- [Work order]:
Drop the pictures from the entries below, then reproduce the rest exactly.

Data records

= Beginning of Section =

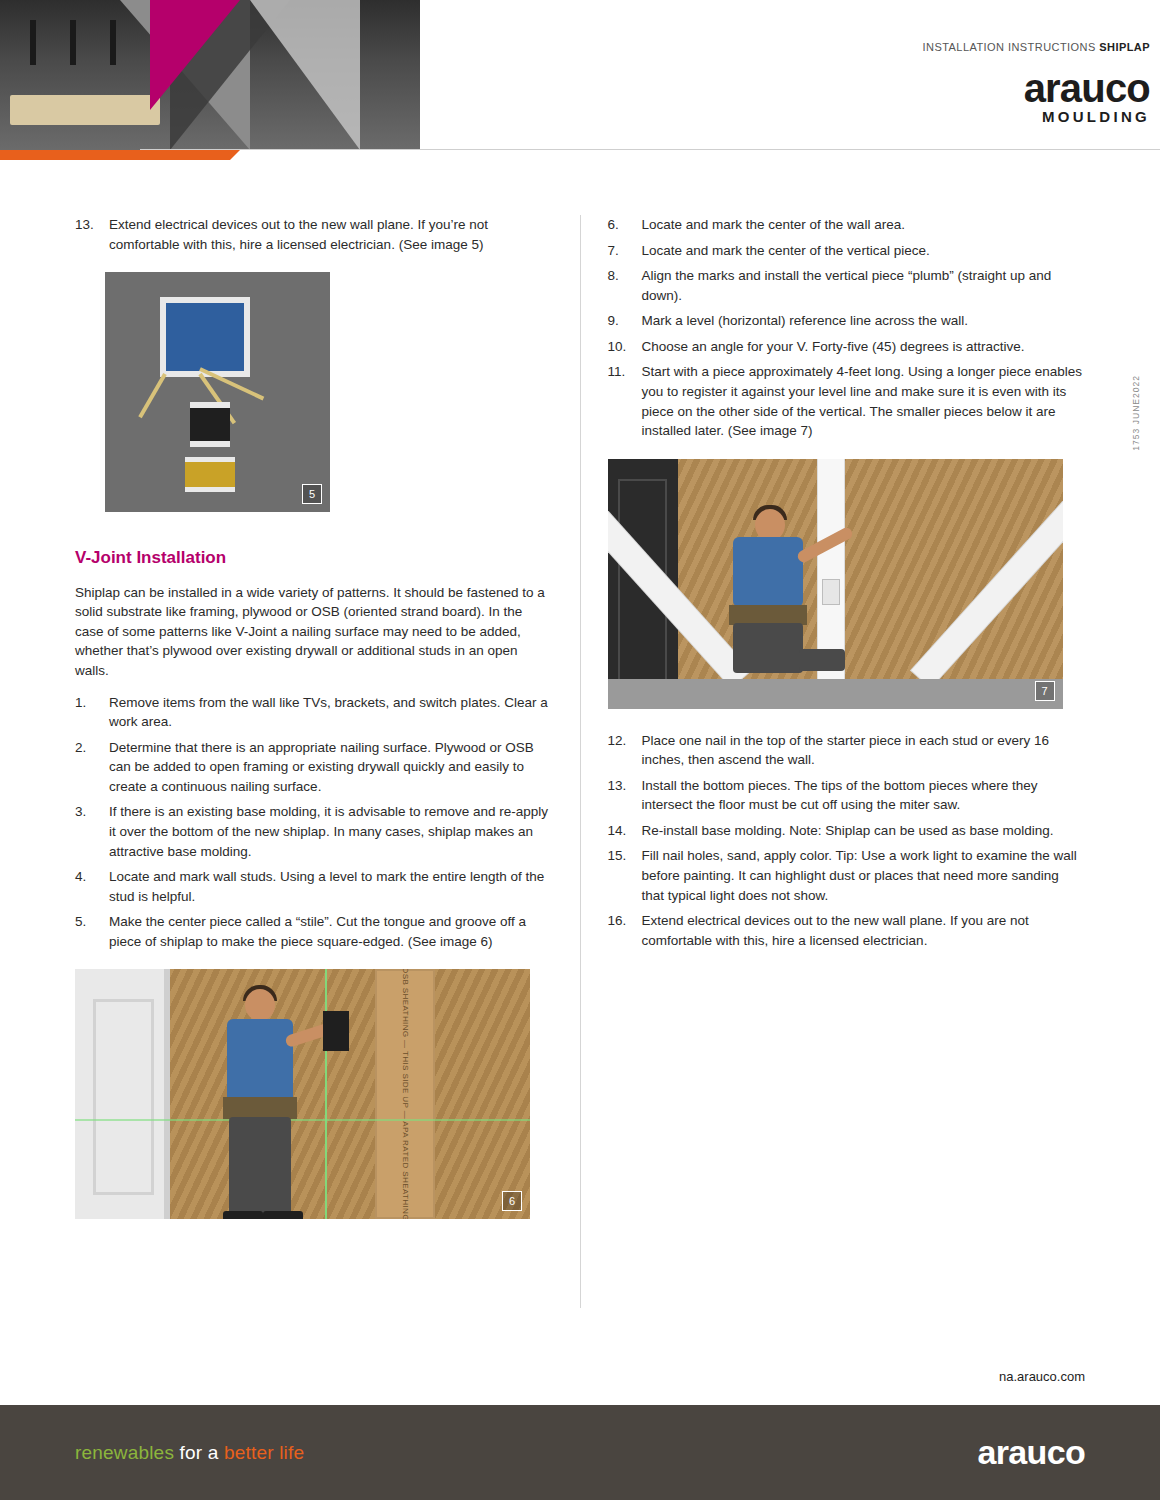INSTALLATION INSTRUCTIONS SHIPLAP
araucoMOULDING
Extend electrical devices out to the new wall plane. If you’re not comfortable with this, hire a licensed electrician. (See image 5)
5
V-Joint Installation
Shiplap can be installed in a wide variety of patterns. It should be fastened to a solid substrate like framing, plywood or OSB (oriented strand board). In the case of some patterns like V-Joint a nailing surface may need to be added, whether that’s plywood over existing drywall or additional studs in an open walls.
Remove items from the wall like TVs, brackets, and switch plates. Clear a work area.
Determine that there is an appropriate nailing surface. Plywood or OSB can be added to open framing or existing drywall quickly and easily to create a continuous nailing surface.
If there is an existing base molding, it is advisable to remove and re-apply it over the bottom of the new shiplap. In many cases, shiplap makes an attractive base molding.
Locate and mark wall studs. Using a level to mark the entire length of the stud is helpful.
Make the center piece called a “stile”. Cut the tongue and groove off a piece of shiplap to make the piece square-edged. (See image 6)
OSB SHEATHING — THIS SIDE UP — APA RATED SHEATHING
6
Locate and mark the center of the wall area.
Locate and mark the center of the vertical piece.
Align the marks and install the vertical piece “plumb” (straight up and down).
Mark a level (horizontal) reference line across the wall.
Choose an angle for your V. Forty-five (45) degrees is attractive.
Start with a piece approximately 4-feet long. Using a longer piece enables you to register it against your level line and make sure it is even with its piece on the other side of the vertical. The smaller pieces below it are installed later. (See image 7)
7
Place one nail in the top of the starter piece in each stud or every 16 inches, then ascend the wall.
Install the bottom pieces. The tips of the bottom pieces where they intersect the floor must be cut off using the miter saw.
Re-install base molding. Note: Shiplap can be used as base molding.
Fill nail holes, sand, apply color. Tip: Use a work light to examine the wall before painting. It can highlight dust or places that need more sanding that typical light does not show.
Extend electrical devices out to the new wall plane. If you are not comfortable with this, hire a licensed electrician.
1753 JUNE2022
na.arauco.com
renewables for a better life
arauco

= End of Section =

- [Response for this exercise]:
INSTALLATION INSTRUCTIONS SHIPLAP
araucoMOULDING
Extend electrical devices out to the new wall plane. If you’re not comfortable with this, hire a licensed electrician. (See image 5)
5
V-Joint Installation
Shiplap can be installed in a wide variety of patterns. It should be fastened to a solid substrate like framing, plywood or OSB (oriented strand board). In the case of some patterns like V-Joint a nailing surface may need to be added, whether that’s plywood over existing drywall or additional studs in an open walls.
Remove items from the wall like TVs, brackets, and switch plates. Clear a work area.
Determine that there is an appropriate nailing surface. Plywood or OSB can be added to open framing or existing drywall quickly and easily to create a continuous nailing surface.
If there is an existing base molding, it is advisable to remove and re-apply it over the bottom of the new shiplap. In many cases, shiplap makes an attractive base molding.
Locate and mark wall studs. Using a level to mark the entire length of the stud is helpful.
Make the center piece called a “stile”. Cut the tongue and groove off a piece of shiplap to make the piece square-edged. (See image 6)
OSB SHEATHING — THIS SIDE UP — APA RATED SHEATHING
6
Locate and mark the center of the wall area.
Locate and mark the center of the vertical piece.
Align the marks and install the vertical piece “plumb” (straight up and down).
Mark a level (horizontal) reference line across the wall.
Choose an angle for your V. Forty-five (45) degrees is attractive.
Start with a piece approximately 4-feet long. Using a longer piece enables you to register it against your level line and make sure it is even with its piece on the other side of the vertical. The smaller pieces below it are installed later. (See image 7)
7
Place one nail in the top of the starter piece in each stud or every 16 inches, then ascend the wall.
Install the bottom pieces. The tips of the bottom pieces where they intersect the floor must be cut off using the miter saw.
Re-install base molding. Note: Shiplap can be used as base molding.
Fill nail holes, sand, apply color. Tip: Use a work light to examine the wall before painting. It can highlight dust or places that need more sanding that typical light does not show.
Extend electrical devices out to the new wall plane. If you are not comfortable with this, hire a licensed electrician.
1753 JUNE2022
na.arauco.com
renewables for a better life
arauco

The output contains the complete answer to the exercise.